Monday, August 16, 2010

A Japenese cheese KISS and a cup of tea with the executive director

“Each day begins with a big cup of strong black coffee!” These were the words spoken by Cindy Hoye, Executive Director of the State Fair, after being asked what a typical day looks like when those 17 days of fun are in full swing. I had the special privilege to interview Cindy during my blogging visit to the fairgrounds last Monday. Energetic, humble and fun would be three words to describe this dynamic woman who has been working for the State Fair for the past 23 years.

Her position as executive director is a very important job, yet Cindy transfers the credit of the Fair’s success to those doing the little things to make everything happen. Some of these people include the parking crew, electrical crew, and the busy bee volunteers out there every day making sure the pieces of the puzzle fit together to make the fair happen. “In the grand scheme of things, the front line volunteers and crew are the most important people on these fairgrounds right now,” she says humbly with a sureness that makes you just want to get to know her more!

Right now the fair is being bombarded by pigs of every shape and size, which is appropriate as it is the Year of the Pig this year at the Fair. Cindy looks back to one of her favorite State Fair memories, which ironically involves a couple of these 4-legged beasts….It was a few years back, a couple had just purchased a few hogs at the fair and were driving them off the grounds in the back of their old pickup truck. “I like to say the pigs loved the Fair so much, they didn’t want to leave, because they hopped right off the truck. If you can imagine the expressions of the fairgoers seeing a group of people trying to corral two pigs running around the grounds and Binford Blv., it was definitely a site to see!” They even had the Indianapolis Police Department running after these pigs to get them back on the truck! Now, I wish I could have seen that!

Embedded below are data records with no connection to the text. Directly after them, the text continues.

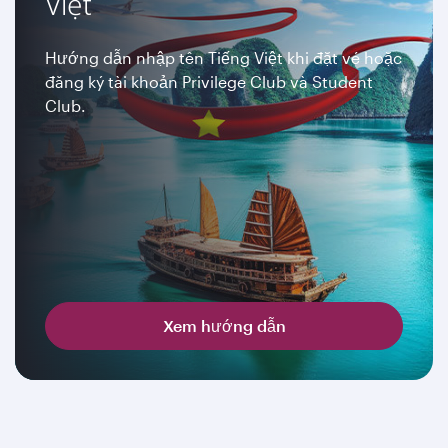
Việt
Hướng dẫn nhập tên Tiếng Việt khi đặt vé hoặc
đăng ký tài khoản Privilege Club và Student
Club.
Xem hướng dẫn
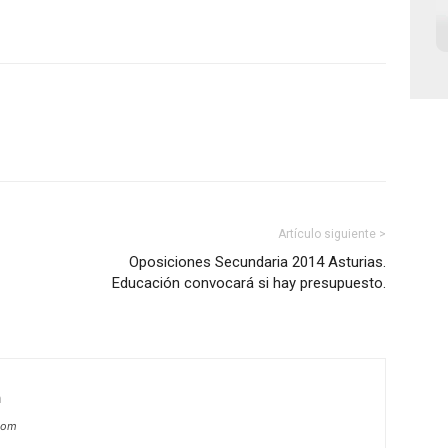
Artículo siguiente >
Oposiciones Secundaria 2014 Asturias.
Educación convocará si hay presupuesto.
m
com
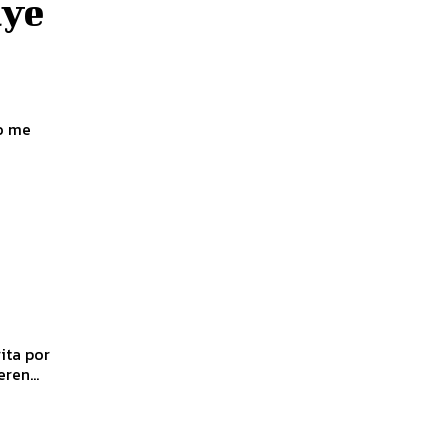
uye
no me
ita por
 que quieren...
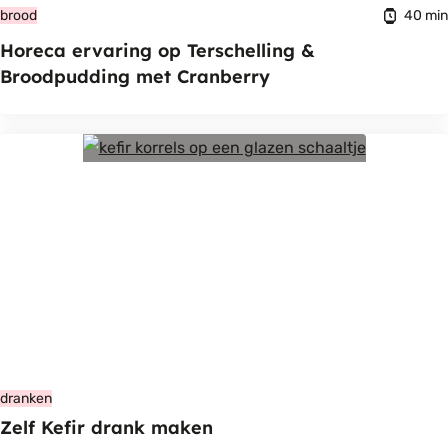
40 min
brood
Horeca ervaring op Terschelling &
Broodpudding met Cranberry
dranken
Zelf Kefir drank maken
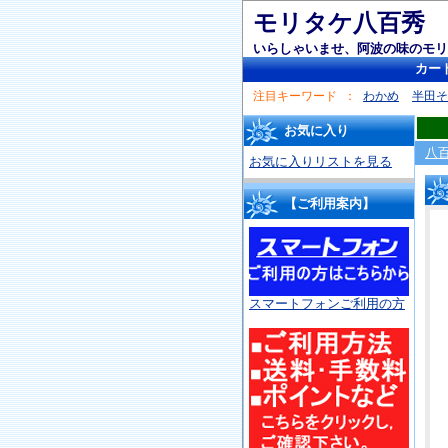
モリタケ八百秀
いらしゃいませ、阿波の味のモリ
カー
注目キーワード
わかめ
半田
お気に入り
八
お気に入りリストを見る
【ご利用案内】
スマートフォンご利用の方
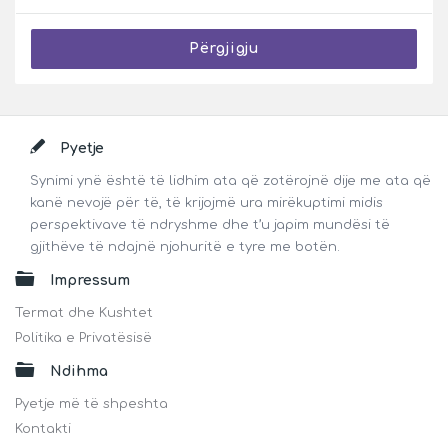
Përgjigju
Footer
Pyetje
Synimi ynë është të lidhim ata që zotërojnë dije me ata që
kanë nevojë për të, të krijojmë ura mirëkuptimi midis
perspektivave të ndryshme dhe t’u japim mundësi të
gjithëve të ndajnë njohuritë e tyre me botën.
Impressum
Termat dhe Kushtet
Politika e Privatësisë
Ndihma
Pyetje më të shpeshta
Kontakti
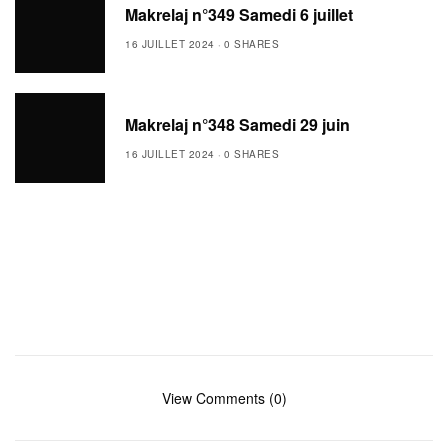
Makrelaj n°349 Samedi 6 juillet
16 JUILLET 2024
0 SHARES
Makrelaj n°348 Samedi 29 juin
16 JUILLET 2024
0 SHARES
View Comments (0)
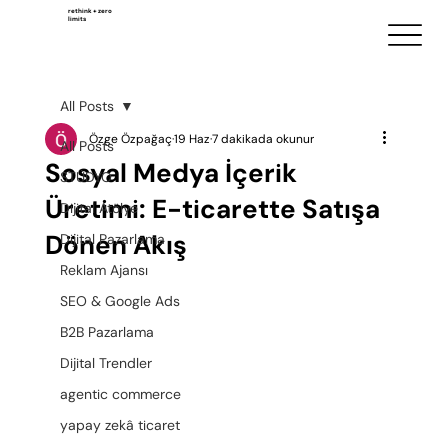
rethink + zero
limits
All Posts
Özge Özpağaç
19 Haz
7 dakikada okunur
All Posts
Sosyal Medya İçerik
STÜDYO
Üretimi: E-ticarette Satışa
Dijital Atölye
Dönen Akış
Dijital Pazarlama
Reklam Ajansı
SEO & Google Ads
B2B Pazarlama
Dijital Trendler
agentic commerce
yapay zekâ ticaret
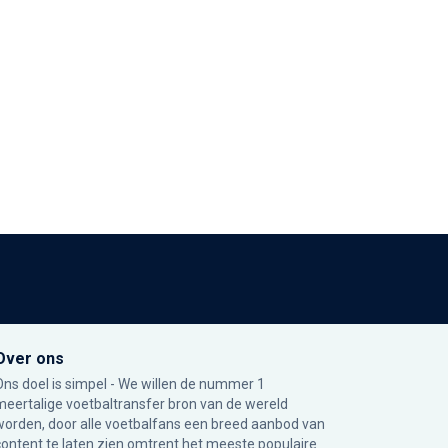
Over ons
Ons doel is simpel - We willen de nummer 1
meertalige voetbaltransfer bron van de wereld
worden, door alle voetbalfans een breed aanbod van
content te laten zien omtrent het meeste populaire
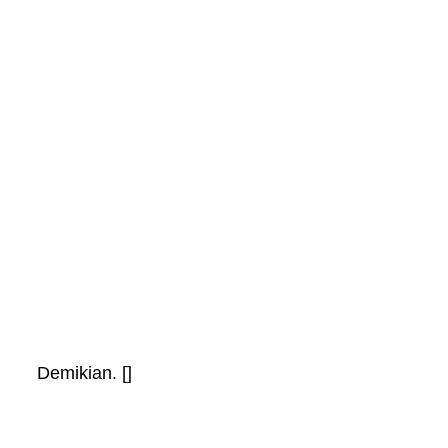
Demikian. []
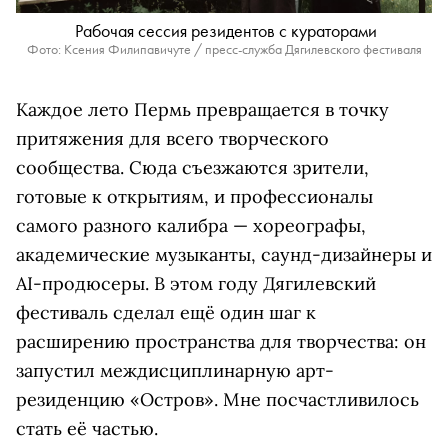
Рабочая сессия резидентов с кураторами
Фото: Ксения Филипавичуте / пресс-служба Дягилевского фестиваля
Каждое лето Пермь превращается в точку
притяжения для всего творческого
сообщества. Сюда съезжаются зрители,
готовые к открытиям, и профессионалы
самого разного калибра — хореографы,
академические музыканты, саунд-дизайнеры и
AI-продюсеры. В этом году Дягилевский
фестиваль сделал ещё один шаг к
расширению пространства для творчества: он
запустил междисциплинарную арт-
резиденцию «Остров». Мне посчастливилось
стать её частью.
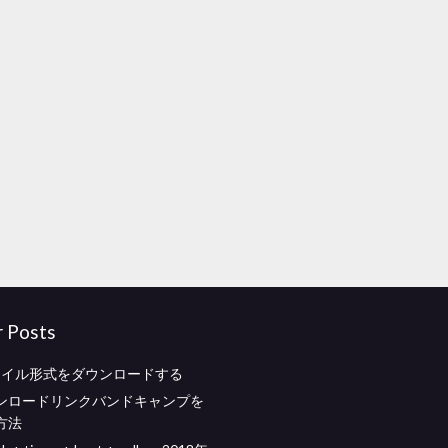
r Posts
ファイル形式をダウンロードする
ンロードリンクバンドキャンプを
方法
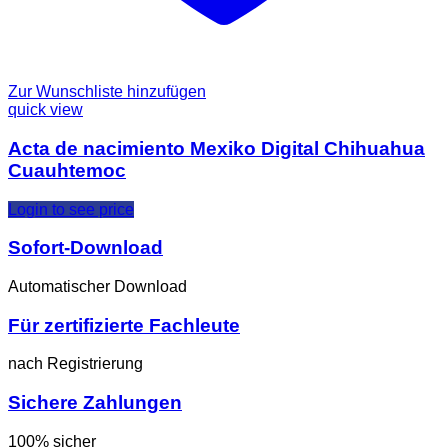
Zur Wunschliste hinzufügen
quick view
Acta de nacimiento Mexiko Digital Chihuahua
Cuauhtemoc
Login to see price
Sofort-Download
Automatischer Download
Für zertifizierte Fachleute
nach Registrierung
Sichere Zahlungen
100% sicher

We shared a laugh and then I found out a little bit more about Cindy:

Favorite Fair Food: "Too many! Grilled Cheese, pork ribs, ribeye sandwich.."
Coolest person to meet at the Fair: Morrie Williamson, the man who started the Pioneer Village on the grounds. "He epitimizes what the fair is all about, and still to this day contributes ideas to make the Fair better each year!"
Being a city girl, how did you get involved in agriculture? "I was involved with 4-H as a kid and showed rabbits.  After that, I bought a steer and showed him, then got hooked on 4-H and Marion Co. Extension.  I'm a 'wanna be' ag person and the fair is a perfect place to live that."
What is your favorite part of your job? "Seeing people - our guests - happy about this place.  Recently, I had a woman stop me and ask if I were part of making the fair happen.  I answered, yes, and she just thanked me and thanked me for such a great time.  This is what it's all about."

To my pleasant surprise, Cindy told me we would be visiting a few places during the interview! Off we went…

It was fun being “in” with the "cool kids" for one day!

Here are a few of the adventures we went on…

Cheese Sculpture
Cheese sculptor Sarah Kaufman, a friend of Cindy’s who actually stayed with Cindy during her time here, created a 7-foot wide cheese sculpture on site. This is the sixth straight year for the big cheese display.

Japanese Exhibit in the Expo Hall

The new "Bridges to Japan" exhibit in the Grand Hall, shows Indiana State Fair visitors what the Japanese culture is all about, as well as the many agricultural connections between the state and Japan. We had a chance to watch fairgoers take part in the traditional Japanese tea ceremony.

KISS - Backstage
Cindy took me backstage of Grandstand to see the crew putting together the KISS concert for that Monday evening. It was interesting to see the hospitality room –complete with zebra striped table cloths, the underground production room beneath the stage, and the people who help get the stage ready for a performance.

John Royer (left) the “sound guy” as he referred to himself, has been working for the Fair for 27 years and explained to me the concept of Live Sound Mixing. The two kinds of sound mixing he explained were Front of House, which is the sound the audience hears and Monitor mixing, which is exclusively for the performer's ear. So basically, the audience hears something totally different than the performers. He explained that the monitors can be very selective for the performers. The guitarist may just need to hear the drummer to stay on track, so his monitor is controlled so that he only hears the drummer. The proper monitor mix can minimize time delays on large stages to help synchronize the performance. In addition, the monitor mix can overcome the level of the House (audience) sound which can be confusing for performers to listen to on the stage. Interesting!

Overall, interviewing Cindy was such a great opportunity! I'm so happy she took the time and effort to show me around and go beyond "normal interview style" to give me a deeper look into the makings of the State Fair. Thanks Cindy!


  1. Nice interview Cindy is a great leader sure know her business.

  2. What a unique, behind the scenes look at the fair. Very interesting!!!!!

  3. Love it!!! Heard the concert was sold out that night!

  4. Fun! What a great, unique time you had!

    Thanks for sharing :)

  5. I love getting those behind the scene opportunities, memories that will last a lifetime. My summer internship in college I got to drive Sammy Terry around the grounds in a golf cart!